◆ Exercise details
Restate word for word the lines of the data below, from the first through the one that has "for isolated seniors.".

◆ Exercise input
--- START ---
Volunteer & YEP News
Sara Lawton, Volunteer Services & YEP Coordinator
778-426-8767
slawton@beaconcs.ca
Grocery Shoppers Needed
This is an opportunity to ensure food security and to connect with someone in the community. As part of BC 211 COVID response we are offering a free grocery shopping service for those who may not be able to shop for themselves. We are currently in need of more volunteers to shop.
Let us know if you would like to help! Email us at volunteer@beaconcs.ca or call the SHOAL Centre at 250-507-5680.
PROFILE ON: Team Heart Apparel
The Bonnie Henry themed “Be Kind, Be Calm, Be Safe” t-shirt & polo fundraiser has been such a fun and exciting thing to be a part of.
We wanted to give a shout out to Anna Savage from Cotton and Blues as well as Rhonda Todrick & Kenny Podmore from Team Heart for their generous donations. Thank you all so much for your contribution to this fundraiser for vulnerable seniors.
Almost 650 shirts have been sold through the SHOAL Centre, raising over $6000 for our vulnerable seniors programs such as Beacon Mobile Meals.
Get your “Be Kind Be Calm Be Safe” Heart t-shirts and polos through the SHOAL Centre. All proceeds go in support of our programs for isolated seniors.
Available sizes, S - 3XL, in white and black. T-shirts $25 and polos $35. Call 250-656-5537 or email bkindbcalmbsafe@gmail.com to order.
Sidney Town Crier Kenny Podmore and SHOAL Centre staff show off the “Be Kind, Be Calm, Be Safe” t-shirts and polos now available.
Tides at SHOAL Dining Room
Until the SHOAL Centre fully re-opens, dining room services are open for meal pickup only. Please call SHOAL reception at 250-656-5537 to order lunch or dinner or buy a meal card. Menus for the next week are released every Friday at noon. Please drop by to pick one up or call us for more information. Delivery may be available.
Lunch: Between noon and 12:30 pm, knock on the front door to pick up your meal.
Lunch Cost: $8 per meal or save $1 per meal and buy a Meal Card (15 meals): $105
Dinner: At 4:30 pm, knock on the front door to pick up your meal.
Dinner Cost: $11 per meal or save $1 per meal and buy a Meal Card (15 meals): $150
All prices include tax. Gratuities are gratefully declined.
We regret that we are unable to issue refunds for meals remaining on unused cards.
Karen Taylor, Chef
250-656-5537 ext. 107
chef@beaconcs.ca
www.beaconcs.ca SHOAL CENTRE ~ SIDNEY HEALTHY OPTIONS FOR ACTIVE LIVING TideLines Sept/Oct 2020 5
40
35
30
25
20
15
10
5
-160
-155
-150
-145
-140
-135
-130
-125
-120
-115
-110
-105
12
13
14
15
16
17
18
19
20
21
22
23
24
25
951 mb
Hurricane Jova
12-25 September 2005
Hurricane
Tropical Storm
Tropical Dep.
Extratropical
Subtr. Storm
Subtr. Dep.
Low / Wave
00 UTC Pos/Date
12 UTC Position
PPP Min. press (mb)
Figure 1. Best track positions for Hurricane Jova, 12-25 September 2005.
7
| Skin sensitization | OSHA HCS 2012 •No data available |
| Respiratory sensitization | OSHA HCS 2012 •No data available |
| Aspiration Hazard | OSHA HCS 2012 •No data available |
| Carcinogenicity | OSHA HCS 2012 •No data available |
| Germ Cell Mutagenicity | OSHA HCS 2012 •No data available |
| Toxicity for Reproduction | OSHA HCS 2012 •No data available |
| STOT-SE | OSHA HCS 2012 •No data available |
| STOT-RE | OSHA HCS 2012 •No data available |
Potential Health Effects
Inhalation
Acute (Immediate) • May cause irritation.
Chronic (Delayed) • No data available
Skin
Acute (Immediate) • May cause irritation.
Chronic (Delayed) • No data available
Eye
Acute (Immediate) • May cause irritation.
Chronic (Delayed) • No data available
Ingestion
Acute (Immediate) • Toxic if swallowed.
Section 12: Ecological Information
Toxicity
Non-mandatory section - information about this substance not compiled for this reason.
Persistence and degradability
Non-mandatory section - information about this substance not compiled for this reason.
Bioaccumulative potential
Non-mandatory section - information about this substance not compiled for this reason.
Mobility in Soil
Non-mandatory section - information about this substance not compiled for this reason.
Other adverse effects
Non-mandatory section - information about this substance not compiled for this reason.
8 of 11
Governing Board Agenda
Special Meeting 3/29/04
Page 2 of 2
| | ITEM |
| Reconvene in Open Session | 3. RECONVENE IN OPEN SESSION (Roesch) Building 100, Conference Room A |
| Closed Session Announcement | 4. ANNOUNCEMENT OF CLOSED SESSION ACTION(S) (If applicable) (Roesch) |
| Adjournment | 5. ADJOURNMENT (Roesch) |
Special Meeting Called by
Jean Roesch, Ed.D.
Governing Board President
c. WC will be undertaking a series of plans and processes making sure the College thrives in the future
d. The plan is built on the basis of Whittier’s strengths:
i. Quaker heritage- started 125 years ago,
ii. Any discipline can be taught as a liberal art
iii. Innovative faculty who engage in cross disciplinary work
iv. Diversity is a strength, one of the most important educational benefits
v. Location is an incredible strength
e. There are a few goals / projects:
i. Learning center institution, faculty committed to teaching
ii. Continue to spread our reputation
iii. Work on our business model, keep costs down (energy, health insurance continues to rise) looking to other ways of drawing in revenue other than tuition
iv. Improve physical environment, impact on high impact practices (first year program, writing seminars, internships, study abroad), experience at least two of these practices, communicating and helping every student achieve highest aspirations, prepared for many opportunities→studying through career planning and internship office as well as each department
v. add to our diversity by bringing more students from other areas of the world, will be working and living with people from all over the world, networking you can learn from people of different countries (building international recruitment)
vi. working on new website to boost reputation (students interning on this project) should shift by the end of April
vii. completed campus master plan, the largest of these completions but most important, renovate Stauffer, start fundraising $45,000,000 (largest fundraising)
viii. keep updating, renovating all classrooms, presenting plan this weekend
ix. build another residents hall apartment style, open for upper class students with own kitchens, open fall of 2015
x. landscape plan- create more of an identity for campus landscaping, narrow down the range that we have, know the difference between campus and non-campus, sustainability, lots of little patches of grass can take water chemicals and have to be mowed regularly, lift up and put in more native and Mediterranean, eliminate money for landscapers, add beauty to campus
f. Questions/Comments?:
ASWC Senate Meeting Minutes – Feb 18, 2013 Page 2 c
--- END ---
◆ Solved problem
Volunteer & YEP News
Sara Lawton, Volunteer Services & YEP Coordinator
778-426-8767
slawton@beaconcs.ca
Grocery Shoppers Needed
This is an opportunity to ensure food security and to connect with someone in the community. As part of BC 211 COVID response we are offering a free grocery shopping service for those who may not be able to shop for themselves. We are currently in need of more volunteers to shop.
Let us know if you would like to help! Email us at volunteer@beaconcs.ca or call the SHOAL Centre at 250-507-5680.
PROFILE ON: Team Heart Apparel
The Bonnie Henry themed “Be Kind, Be Calm, Be Safe” t-shirt & polo fundraiser has been such a fun and exciting thing to be a part of.
We wanted to give a shout out to Anna Savage from Cotton and Blues as well as Rhonda Todrick & Kenny Podmore from Team Heart for their generous donations. Thank you all so much for your contribution to this fundraiser for vulnerable seniors.
Almost 650 shirts have been sold through the SHOAL Centre, raising over $6000 for our vulnerable seniors programs such as Beacon Mobile Meals.
Get your “Be Kind Be Calm Be Safe” Heart t-shirts and polos through the SHOAL Centre. All proceeds go in support of our programs for isolated seniors.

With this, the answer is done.